Шрифт:
Интервал:
Закладка:
– А ты от их переизбытка! – парировала Надя. Саша засмеялась. – Вы все от меня чего-то ждете! Ты ждешь от меня поступков и острых решений. Мама с Веркой – чтобы я не делала глупостей и все осталось по-прежнему… Вы давите на меня со всех сторон. А я рвусь в клочья между вами.
– А ты не рвись! Себя слушай. И наплюй на всех. В том числе и на меня.
– Как ты легко рассуждаешь!
– Надя, твоя идея всеобщего мира – фикция в чистом виде! Ты никак не можешь с этим смириться. Хочешь, чтобы все остались довольны, чтобы никого не огорчать!
– Да, хочу!
– Но так не бывает, черт возьми! Всегда найдется кто-нибудь, кого твой поступок ранит или просто будет неудобен. Потому что нарушится привычное равновесие. От тебя ждут обычного поведения, а ты вдруг коленце выкидываешь. Скажут: не так надо было поступать, да и жить надо не так, по-другому. А родные и близкие в этом смысле – самые непрощающие и есть!
– С тобой, Сашка, трудно спорить, – подытожила Надя подавленно. – Я буду думать. Мы еще вернемся к этому разговору.
Но к разговору так и не вернулись, в начале июня Александра с дочкой перебрались на дачу, и Саша осталась в уверенности, что Надя так и не изменит ничего в своей жизни. Будет томиться, протаскивать себя через игольное ушко изо дня в день, заполнять пустоты мелкими заботами, жалеть себя ближе к ночи и ждать чего-то другого, правильного, хорошего, что должно случиться в ее жизни, – но не случалось…
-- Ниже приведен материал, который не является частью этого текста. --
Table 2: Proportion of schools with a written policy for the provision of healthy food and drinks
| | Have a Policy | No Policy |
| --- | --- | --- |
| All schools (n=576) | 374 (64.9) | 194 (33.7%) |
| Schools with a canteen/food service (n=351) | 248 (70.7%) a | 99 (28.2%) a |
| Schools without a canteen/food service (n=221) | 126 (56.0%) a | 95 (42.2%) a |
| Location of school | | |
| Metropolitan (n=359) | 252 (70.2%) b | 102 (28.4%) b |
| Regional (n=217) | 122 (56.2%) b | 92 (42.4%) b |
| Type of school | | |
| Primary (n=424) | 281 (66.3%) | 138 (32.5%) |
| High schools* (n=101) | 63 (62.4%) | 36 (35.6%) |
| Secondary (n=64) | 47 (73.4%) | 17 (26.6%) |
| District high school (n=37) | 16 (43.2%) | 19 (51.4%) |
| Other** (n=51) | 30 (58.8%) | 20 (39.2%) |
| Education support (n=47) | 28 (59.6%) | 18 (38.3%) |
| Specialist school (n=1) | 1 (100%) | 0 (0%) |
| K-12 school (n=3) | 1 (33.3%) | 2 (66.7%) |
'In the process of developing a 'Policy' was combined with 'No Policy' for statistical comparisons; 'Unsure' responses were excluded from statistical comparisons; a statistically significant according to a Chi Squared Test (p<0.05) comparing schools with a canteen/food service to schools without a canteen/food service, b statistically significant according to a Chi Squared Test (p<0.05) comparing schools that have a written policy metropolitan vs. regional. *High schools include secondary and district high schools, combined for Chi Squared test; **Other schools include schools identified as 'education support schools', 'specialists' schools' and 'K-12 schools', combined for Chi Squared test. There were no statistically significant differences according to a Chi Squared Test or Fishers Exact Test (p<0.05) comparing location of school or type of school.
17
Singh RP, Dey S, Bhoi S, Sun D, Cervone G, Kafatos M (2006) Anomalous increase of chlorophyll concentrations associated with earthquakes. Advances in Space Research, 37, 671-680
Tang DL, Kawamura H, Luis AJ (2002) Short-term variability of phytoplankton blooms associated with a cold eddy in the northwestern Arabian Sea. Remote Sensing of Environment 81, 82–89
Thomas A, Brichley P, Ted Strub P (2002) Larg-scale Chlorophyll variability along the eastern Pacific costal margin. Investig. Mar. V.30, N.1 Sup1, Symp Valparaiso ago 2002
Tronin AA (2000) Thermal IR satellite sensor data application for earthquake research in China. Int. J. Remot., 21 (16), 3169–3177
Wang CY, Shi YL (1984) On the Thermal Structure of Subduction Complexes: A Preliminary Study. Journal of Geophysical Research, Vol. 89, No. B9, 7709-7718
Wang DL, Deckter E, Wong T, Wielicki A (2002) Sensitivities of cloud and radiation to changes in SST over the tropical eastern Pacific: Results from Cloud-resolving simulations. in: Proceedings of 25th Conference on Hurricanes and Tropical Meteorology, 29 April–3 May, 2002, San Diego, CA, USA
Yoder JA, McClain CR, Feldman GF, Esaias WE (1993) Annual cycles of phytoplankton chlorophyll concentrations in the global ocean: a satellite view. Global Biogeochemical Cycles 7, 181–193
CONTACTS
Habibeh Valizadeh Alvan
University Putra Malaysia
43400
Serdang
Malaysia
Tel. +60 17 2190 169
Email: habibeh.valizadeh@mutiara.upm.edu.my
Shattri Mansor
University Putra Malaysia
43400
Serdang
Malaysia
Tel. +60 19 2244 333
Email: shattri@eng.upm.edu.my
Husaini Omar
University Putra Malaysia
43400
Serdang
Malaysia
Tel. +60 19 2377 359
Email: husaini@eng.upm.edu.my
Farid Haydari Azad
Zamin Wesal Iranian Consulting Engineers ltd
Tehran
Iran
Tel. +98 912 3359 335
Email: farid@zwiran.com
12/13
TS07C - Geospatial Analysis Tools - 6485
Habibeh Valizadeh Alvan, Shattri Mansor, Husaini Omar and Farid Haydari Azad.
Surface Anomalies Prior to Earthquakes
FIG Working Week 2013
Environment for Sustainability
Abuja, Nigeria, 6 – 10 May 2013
Надя лежала рядом с Сашей на траве, запрокинув голову в небо и закрыв глаза. Послеполуденное солнце наполняло тело блаженным теплом, и каждая клетка его раскрывалась как бутон; легкий живой ток растекался по жилам, и Наде казалось, что границы физического ее существа плавно размываются. Она лежала тихо, без движения, боясь спугнуть волшебный покой, прислушиваясь к незнакомому ощущению – душевной полноты, внутреннего объема. Сердце билось радостно, ровно.
– Смотри, какое облако плывет над нами, – разнеженно сказала Саша.
Надя приоткрыла глаза: облако было маленьким, в белоснежных густых кудрях. Единственным на небе.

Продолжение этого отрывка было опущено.